## What is expected
Please set down only the lines from the one containing "color: #000000 ->" through the end of the entries below, exactly, minus any pictures.

——————

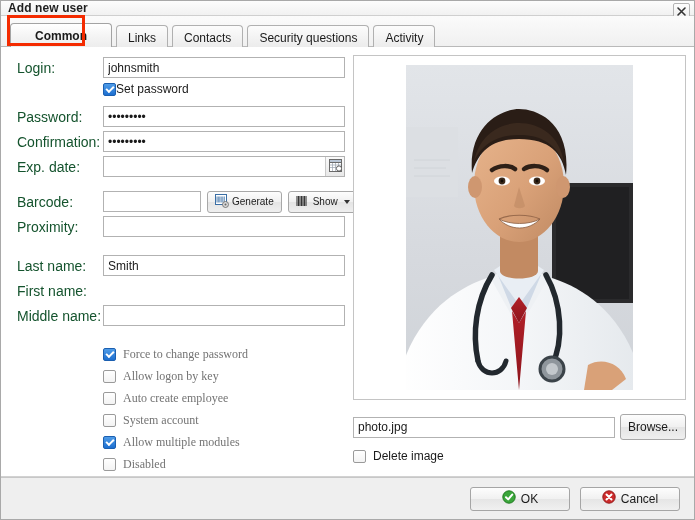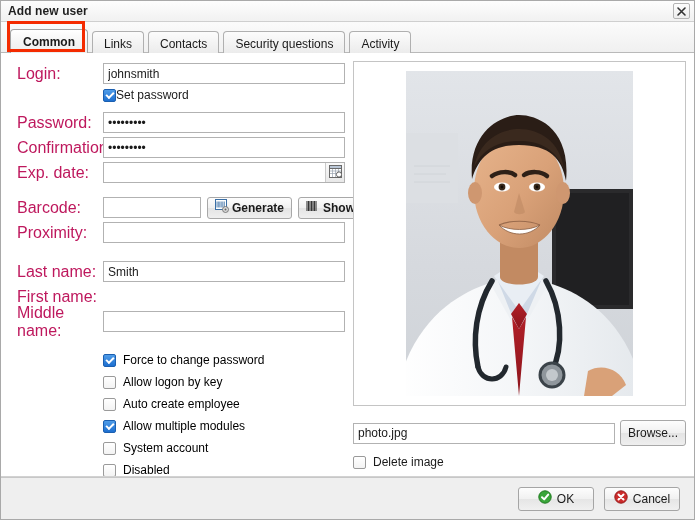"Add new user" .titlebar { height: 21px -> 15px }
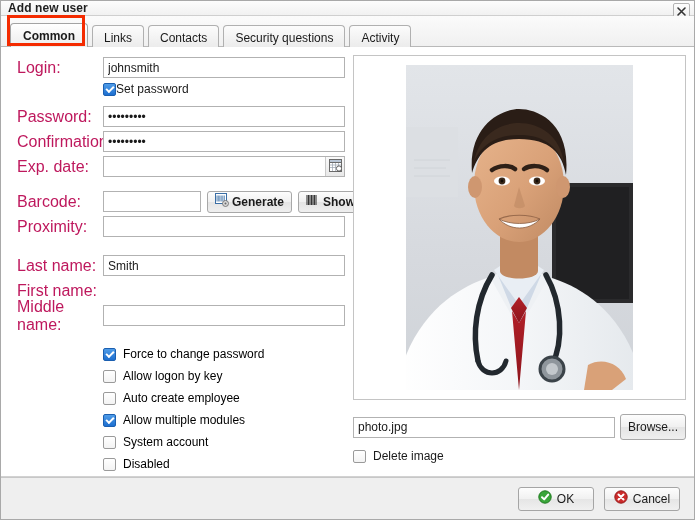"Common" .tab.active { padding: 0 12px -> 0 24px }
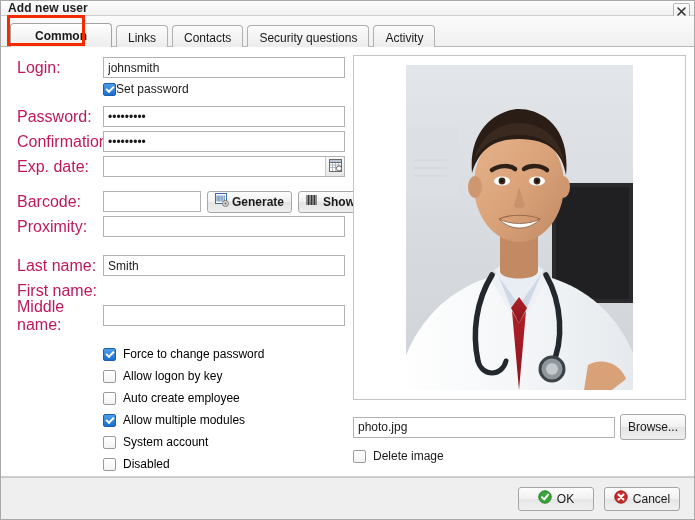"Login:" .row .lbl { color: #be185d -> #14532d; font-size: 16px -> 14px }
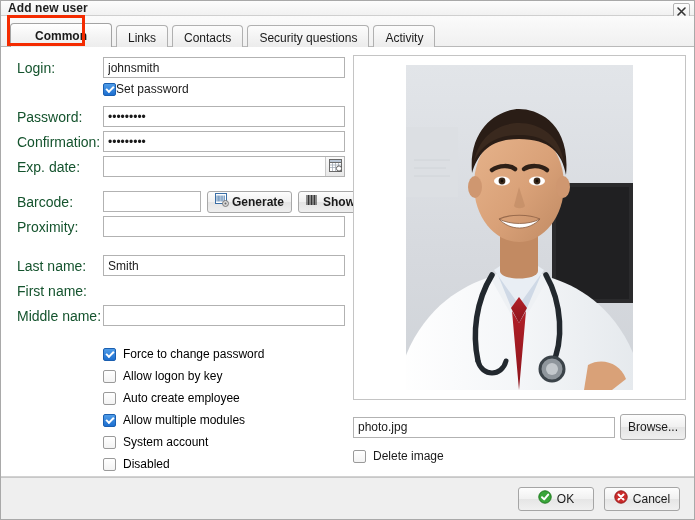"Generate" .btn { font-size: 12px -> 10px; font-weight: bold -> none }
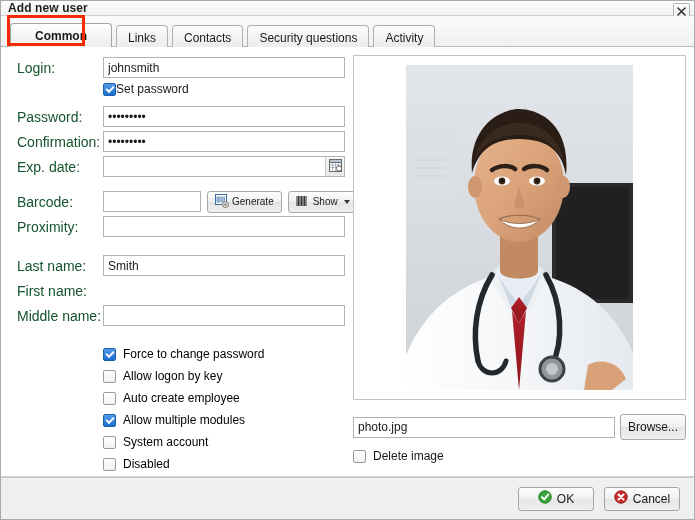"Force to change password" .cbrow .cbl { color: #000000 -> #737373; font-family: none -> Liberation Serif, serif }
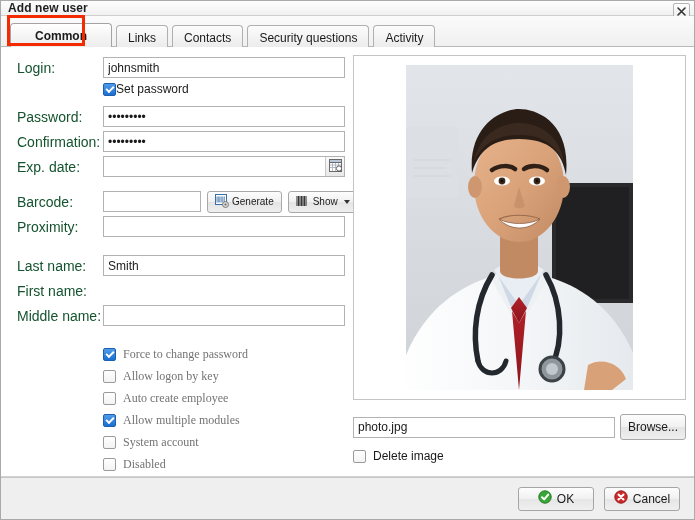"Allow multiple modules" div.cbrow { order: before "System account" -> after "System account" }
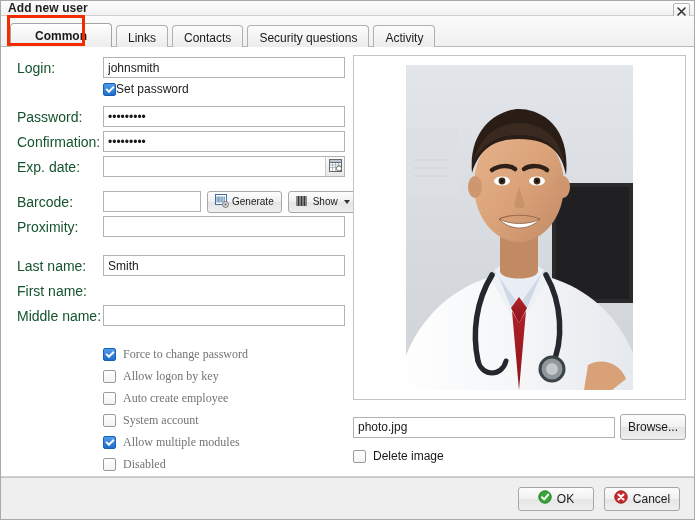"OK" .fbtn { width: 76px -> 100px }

——————

## Final answer
"Force to change password" .cbrow .cbl { color: #000000 -> #737373; font-family: none -> Liberation Serif, serif }
"Allow multiple modules" div.cbrow { order: before "System account" -> after "System account" }
"OK" .fbtn { width: 76px -> 100px }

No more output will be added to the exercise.